It is an odd thing to have one of your favorite mythical worlds spun in an unpleasant way. I came across a mind-twisting article on Harry Potter, the capitalist pig. Nevermind that J.K. Rowling is richer than God now; the fantastical world she created was a lift to my spirit every time I entered it. Maybe it is because I have been raised in a competitive, capitalist environment all my life, and furthermore find competitiveness and also greed to be intrinsic to human nature in all but, as we would say, the most “saintly” among us (when thinking of the greed aspect), but I can’t fathom how the competitive drive could be conquered on a large scale within the real world, and how that would even be healthy. Competition causes us to rise to greater challenges, and without the constant battle, we would be complacent and jaded.

• • • • •

** Exercise 1 **
Reproduce word for word the stretch of the Harry Potter passage from "It is an odd" through "complacent and jaded.".
** Exercise 2 **
According to the Harry Potter passage, what does competition cause us to do?
** Exercise 3 **
Carry on the Harry Potter passage beyond its last sentence.
The entries that come next are separate material and are not part of the Harry Potter passage.

** Raw data **
• • • • •

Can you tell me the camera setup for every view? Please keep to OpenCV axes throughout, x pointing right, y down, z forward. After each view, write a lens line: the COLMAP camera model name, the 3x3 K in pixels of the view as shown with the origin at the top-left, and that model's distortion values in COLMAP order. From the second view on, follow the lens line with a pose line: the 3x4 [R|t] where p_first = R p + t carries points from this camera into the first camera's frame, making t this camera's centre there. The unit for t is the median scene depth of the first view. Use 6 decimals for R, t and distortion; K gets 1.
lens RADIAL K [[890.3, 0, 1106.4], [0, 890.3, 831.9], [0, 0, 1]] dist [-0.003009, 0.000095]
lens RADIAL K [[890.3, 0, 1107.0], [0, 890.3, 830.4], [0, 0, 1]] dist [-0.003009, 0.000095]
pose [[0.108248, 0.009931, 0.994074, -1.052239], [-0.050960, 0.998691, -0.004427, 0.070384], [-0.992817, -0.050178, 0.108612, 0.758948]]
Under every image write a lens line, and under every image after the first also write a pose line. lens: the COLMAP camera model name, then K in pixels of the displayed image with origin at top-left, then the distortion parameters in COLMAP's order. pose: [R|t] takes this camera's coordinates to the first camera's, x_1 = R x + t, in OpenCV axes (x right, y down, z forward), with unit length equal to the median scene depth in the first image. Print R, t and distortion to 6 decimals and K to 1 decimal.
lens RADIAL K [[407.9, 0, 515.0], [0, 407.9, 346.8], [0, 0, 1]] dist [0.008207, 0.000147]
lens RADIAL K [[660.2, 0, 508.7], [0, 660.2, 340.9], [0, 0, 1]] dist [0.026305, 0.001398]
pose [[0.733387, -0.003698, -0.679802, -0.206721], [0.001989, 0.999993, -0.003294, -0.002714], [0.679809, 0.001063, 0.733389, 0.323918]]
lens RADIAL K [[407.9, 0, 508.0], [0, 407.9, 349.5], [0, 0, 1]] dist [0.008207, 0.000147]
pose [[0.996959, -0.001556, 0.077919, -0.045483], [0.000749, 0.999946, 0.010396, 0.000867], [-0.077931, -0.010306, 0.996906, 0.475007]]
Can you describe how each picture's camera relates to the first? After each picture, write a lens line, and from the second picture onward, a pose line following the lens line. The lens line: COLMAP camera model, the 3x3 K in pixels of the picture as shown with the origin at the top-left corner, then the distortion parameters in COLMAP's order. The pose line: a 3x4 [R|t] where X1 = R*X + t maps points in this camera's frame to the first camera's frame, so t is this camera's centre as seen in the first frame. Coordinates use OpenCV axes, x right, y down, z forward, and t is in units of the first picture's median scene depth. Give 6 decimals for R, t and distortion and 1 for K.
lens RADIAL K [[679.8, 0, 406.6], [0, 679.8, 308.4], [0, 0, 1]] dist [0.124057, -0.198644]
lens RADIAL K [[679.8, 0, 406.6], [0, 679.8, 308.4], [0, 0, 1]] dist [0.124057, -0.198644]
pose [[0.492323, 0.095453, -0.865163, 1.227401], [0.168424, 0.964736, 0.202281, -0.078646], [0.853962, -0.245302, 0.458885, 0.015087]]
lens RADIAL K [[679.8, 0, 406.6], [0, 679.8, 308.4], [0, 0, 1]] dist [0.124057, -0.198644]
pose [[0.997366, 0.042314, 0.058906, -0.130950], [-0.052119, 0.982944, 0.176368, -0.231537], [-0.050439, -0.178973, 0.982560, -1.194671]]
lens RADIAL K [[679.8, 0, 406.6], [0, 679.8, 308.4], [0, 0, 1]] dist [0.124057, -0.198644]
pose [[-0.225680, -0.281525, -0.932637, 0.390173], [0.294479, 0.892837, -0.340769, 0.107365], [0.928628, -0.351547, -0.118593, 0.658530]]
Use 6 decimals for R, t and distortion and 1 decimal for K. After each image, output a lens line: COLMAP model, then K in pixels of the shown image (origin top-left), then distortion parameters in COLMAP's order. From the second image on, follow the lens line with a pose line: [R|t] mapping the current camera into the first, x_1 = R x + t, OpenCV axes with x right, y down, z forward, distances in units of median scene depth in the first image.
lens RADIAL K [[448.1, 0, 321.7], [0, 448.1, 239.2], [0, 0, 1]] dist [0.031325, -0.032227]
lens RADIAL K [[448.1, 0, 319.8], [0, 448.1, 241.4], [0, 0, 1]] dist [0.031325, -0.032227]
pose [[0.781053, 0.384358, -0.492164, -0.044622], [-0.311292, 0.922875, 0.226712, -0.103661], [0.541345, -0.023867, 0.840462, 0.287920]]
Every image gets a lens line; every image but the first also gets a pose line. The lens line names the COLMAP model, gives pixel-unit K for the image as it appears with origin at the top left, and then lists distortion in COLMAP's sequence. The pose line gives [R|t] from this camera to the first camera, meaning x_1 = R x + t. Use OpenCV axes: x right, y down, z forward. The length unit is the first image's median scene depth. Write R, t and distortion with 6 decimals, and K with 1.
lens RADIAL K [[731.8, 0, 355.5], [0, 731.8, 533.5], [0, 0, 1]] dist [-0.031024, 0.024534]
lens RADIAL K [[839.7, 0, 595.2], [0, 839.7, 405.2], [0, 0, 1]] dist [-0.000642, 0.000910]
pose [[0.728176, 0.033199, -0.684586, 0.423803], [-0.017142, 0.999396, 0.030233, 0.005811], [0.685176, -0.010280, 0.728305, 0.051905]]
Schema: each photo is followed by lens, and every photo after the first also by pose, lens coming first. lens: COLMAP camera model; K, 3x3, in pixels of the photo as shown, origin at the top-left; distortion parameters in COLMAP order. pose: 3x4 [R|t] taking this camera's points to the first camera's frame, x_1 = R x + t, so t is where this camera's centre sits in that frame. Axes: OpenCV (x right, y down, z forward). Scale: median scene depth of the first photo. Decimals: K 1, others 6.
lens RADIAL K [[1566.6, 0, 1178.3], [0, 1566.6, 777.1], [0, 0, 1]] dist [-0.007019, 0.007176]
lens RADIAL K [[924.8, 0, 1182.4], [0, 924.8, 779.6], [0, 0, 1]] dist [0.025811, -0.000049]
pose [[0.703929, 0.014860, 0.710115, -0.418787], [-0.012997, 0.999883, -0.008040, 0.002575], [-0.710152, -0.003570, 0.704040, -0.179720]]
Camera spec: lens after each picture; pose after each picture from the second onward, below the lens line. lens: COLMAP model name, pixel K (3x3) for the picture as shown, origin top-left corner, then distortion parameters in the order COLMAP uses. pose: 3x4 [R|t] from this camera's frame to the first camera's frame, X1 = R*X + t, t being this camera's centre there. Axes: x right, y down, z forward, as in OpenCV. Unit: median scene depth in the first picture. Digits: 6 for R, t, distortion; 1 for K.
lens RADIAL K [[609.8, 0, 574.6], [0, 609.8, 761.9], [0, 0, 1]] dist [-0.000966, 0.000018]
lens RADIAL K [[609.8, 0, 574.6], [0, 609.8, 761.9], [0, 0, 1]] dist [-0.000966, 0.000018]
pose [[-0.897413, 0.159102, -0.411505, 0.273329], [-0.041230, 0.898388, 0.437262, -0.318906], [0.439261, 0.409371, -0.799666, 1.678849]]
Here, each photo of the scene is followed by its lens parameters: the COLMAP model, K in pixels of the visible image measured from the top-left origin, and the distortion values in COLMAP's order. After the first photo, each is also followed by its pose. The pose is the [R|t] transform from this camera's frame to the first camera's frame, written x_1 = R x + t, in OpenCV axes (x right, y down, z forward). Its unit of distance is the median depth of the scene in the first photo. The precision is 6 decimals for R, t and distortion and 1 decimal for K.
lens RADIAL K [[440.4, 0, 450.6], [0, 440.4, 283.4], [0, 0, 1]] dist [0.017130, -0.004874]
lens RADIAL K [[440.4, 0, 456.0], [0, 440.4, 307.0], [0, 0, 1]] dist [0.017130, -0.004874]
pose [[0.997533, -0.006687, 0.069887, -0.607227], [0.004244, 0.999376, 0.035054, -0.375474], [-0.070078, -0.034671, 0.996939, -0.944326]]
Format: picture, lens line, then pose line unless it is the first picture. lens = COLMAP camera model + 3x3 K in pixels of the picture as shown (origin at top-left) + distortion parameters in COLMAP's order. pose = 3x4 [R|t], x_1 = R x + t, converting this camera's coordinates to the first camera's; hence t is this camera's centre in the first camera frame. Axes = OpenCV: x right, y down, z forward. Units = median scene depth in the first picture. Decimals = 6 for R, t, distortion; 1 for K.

• • • • •

** Task result 1 **
It is an odd thing to have one of your favorite mythical worlds spun in an unpleasant way. I came across a mind-twisting article on Harry Potter, the capitalist pig. Nevermind that J.K. Rowling is richer than God now; the fantastical world she created was a lift to my spirit every time I entered it. Maybe it is because I have been raised in a competitive, capitalist environment all my life, and furthermore find competitiveness and also greed to be intrinsic to human nature in all but, as we would say, the most “saintly” among us (when thinking of the greed aspect), but I can’t fathom how the competitive drive could be conquered on a large scale within the real world, and how that would even be healthy. Competition causes us to rise to greater challenges, and without the constant battle, we would be complacent and jaded.

** Task result 2 **
It causes us to rise to greater challenges.

** Task result 3 **
Not that I don’t tire of the battle to survive many days… especially when paying rent and other bills. In the U.S. the balance is probably shifted too much toward a “lord of the flies” mentality. And the consumerist aspect of our culture truly is poisonous. The latter and former things are somehow conflated, though, to make wholly “evil” the very process by which evil is battled in Harry Potter’s world.

I welcome comments that address the mindset of the essay’s author. (Does this explain the lukewarm reception of Lance Armstrong by the French and other Europeans? This year he has certainly approached Le Tour with the mindset of dominance.)